[Page-level text extractions]
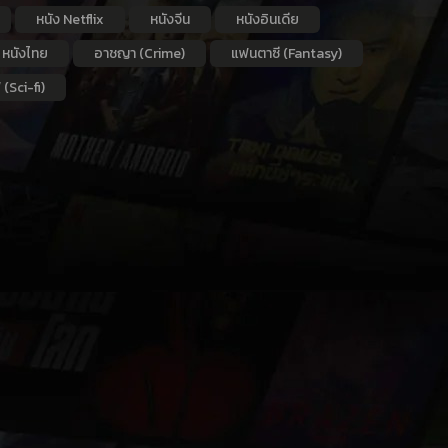
หนัง Netflix
หนังจีน
หนังอินเดีย
หนังไทย
อาชญา (Crime)
แฟนตาซี (Fantasy)
 (Sci-fi)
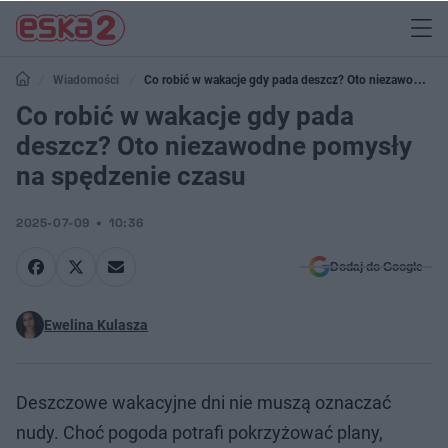
Wiadomości
Co robić w wakacje gdy pada deszcz? Oto niezawodne
pomysły na spędzenie czasu
Co robić w wakacje gdy pada
deszcz? Oto niezawodne pomysły
na spędzenie czasu
2025-07-09
10:36
Dodaj do Google
Ewelina Kulasza
Deszczowe wakacyjne dni nie muszą oznaczać
nudy. Choć pogoda potrafi pokrzyżować plany,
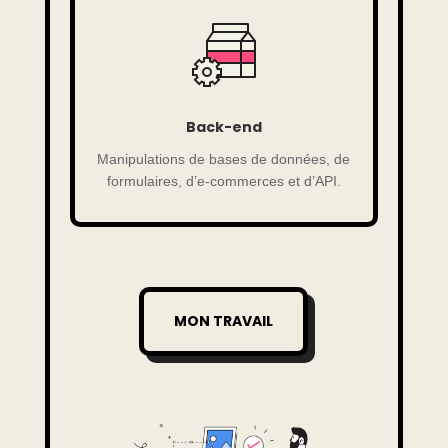
Back-end
Manipulations de bases de données, de
formulaires, d’e-commerces et d’API.
MON TRAVAIL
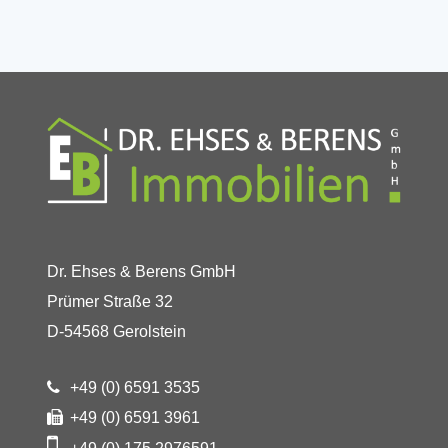
Dr. Ehses & Berens GmbH
Prümer Straße 32
D-54568 Gerolstein
+49 (0) 6591 3535
+49 (0) 6591 3961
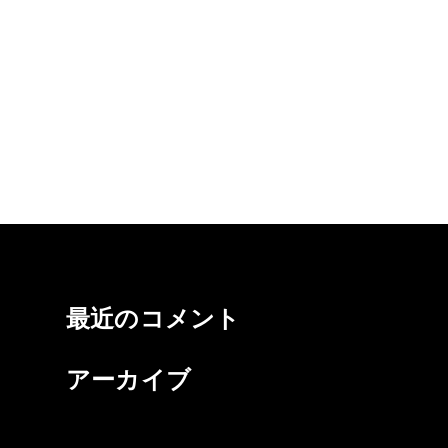
最近のコメント
アーカイブ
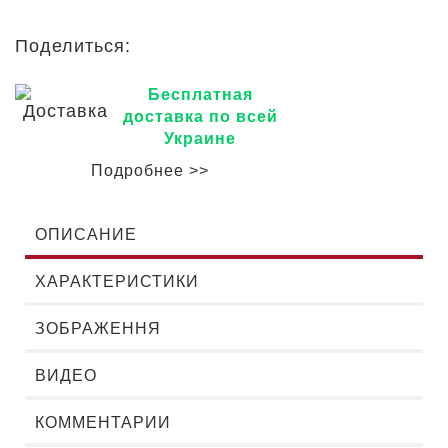
Поделиться:
Бесплатная
доставка по всей
Украине
Подробнее >>
ОПИСАНИЕ
ХАРАКТЕРИСТИКИ
ЗОБРАЖЕННЯ
ВИДЕО
КОММЕНТАРИИ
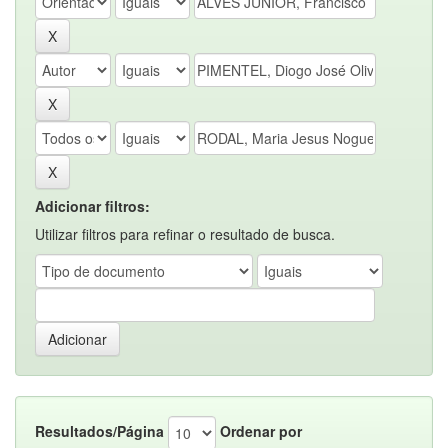
Adicionar filtros:
Utilizar filtros para refinar o resultado de busca.
Resultados/Página
Ordenar por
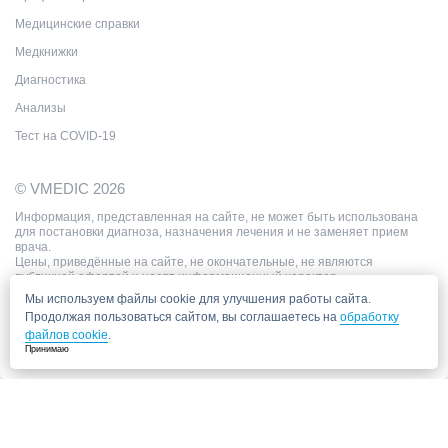
Медицинские справки
Медкнижки
Диагностика
Анализы
Тест на COVID-19
© VMEDIC 2026
Информация, представленная на сайте, не может быть использована
для постановки диагноза, назначения лечения и не заменяет прием
врача.
Цены, приведённые на сайте, не окончательные, не являются
публичной офертой и носят информационный характер.
Мы используем файлы cookie для улучшения работы сайта.
Продолжая пользоваться сайтом, вы соглашаетесь на
обработку
файлов cookie
.
Принимаю
Запись в клинику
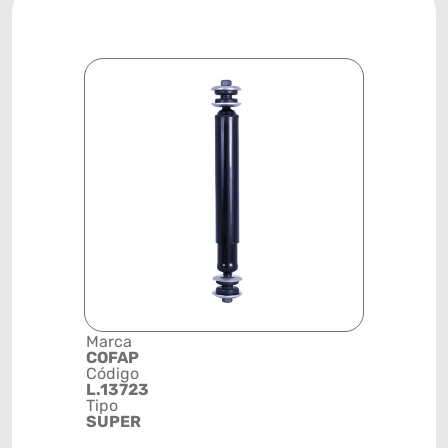
Marca
Descrição 
COFAP
Grupo
Código
AMORTEC
L.13723
Posição
Tipo
3º EIXO
SUPER
Código de 
(GTIN)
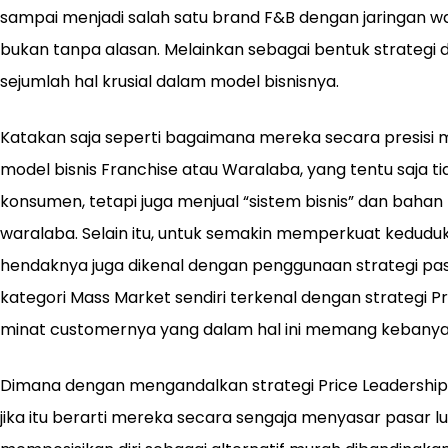
sampai menjadi salah satu brand F&B dengan jaringan wa
bukan tanpa alasan. Melainkan sebagai bentuk strategi
sejumlah hal krusial dalam model bisnisnya.
Katakan saja seperti bagaimana mereka secara presisi
model bisnis Franchise atau Waralaba, yang tentu saja t
konsumen, tetapi juga menjual “sistem bisnis” dan bah
waralaba. Selain itu, untuk semakin memperkuat keduduk
hendaknya juga dikenal dengan penggunaan strategi pa
kategori Mass Market sendiri terkenal dengan strategi 
minat customernya yang dalam hal ini memang kebany
Dimana dengan mengandalkan strategi Price Leadership 
jika itu berarti mereka secara sengaja menyasar pasar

Task goal: Search the entries above for the string "strategi". Copy each line that holds it.

Task result:
bukan tanpa alasan. Melainkan sebagai bentuk strategi
hendaknya juga dikenal dengan penggunaan strategi pa
kategori Mass Market sendiri terkenal dengan strategi 
Dimana dengan mengandalkan strategi Price Leadership 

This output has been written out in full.